In het licht van de afgelopen twee jaar is dit subplot bijna vooruitziend te noemen. Gelukkig worden we voorzien van een sprankje hoop in de vorm van de kleine Mathilde (Lisa-Dorah Sonnet). Ondanks zijn losse zeden is het Bond nu pas gelukt om een nazaat te verwekken. In de handen van een mindere regisseur had deze ontwikkeling makkelijk tot ergernis kunnen leiden, maar verrassend genoeg is dit het meest innemende element uit de film.
Door deze zonderlinge keuze wordt No Time To Die gered van de middelmaat. De koele spion verandert plots in een zorgzame vader en zodoende wordt het thema van een kwetsbare James Bond nogmaals onderstreept. In de noodlottige finale wordt de lijn doorgetrokken tot zijn natuurlijke conclusie. Craigs doel om een unieke Bond neer te zetten is bij dezen definitief behaald.
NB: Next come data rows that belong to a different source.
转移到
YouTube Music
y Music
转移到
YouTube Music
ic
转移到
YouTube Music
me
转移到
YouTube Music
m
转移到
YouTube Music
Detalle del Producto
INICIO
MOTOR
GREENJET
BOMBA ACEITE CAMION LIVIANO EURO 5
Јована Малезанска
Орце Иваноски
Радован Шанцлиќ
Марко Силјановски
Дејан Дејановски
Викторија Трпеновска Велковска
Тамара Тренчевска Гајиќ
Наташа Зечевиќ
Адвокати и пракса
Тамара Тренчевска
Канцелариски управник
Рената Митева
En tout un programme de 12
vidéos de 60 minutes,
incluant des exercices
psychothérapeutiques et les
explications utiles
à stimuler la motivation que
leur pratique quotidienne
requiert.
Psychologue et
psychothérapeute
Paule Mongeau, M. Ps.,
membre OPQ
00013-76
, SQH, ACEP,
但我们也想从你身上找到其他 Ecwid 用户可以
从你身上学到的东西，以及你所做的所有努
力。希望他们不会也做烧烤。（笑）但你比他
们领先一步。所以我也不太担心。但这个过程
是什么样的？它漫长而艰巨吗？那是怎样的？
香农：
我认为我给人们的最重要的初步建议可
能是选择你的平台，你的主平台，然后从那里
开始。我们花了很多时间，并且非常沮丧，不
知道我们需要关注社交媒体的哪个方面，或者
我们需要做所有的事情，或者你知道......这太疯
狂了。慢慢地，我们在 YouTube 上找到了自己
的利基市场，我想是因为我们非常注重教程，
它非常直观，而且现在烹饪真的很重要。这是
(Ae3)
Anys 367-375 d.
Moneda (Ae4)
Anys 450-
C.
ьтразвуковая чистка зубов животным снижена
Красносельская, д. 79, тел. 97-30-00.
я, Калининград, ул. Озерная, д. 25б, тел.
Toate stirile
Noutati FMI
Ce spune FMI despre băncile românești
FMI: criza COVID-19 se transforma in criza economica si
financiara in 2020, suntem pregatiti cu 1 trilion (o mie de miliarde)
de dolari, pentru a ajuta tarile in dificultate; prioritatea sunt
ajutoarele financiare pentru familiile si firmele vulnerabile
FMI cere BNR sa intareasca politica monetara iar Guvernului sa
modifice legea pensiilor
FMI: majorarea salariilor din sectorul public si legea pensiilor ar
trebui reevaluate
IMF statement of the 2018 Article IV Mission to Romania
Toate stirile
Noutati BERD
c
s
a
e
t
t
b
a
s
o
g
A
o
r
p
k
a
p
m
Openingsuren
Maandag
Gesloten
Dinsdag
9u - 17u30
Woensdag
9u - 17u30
Het geheel is meer dan de som der delen, zullen we maar zeggen. No Time To Die heeft een matig plot, niet één maar twee teleurstellende bad guys en er zijn (buiten de bovengenoemde ontwikkelingen) weinig memorabele momenten te bespeuren. Natuurlijk zit ook deze Bond-film boordevol knallende actie en prachtige locaties, maar het zijn de emotionele hoogtepunten die ervoor zorgen dat Daniel Craigs tijd als 007 niet in mineur eindigt.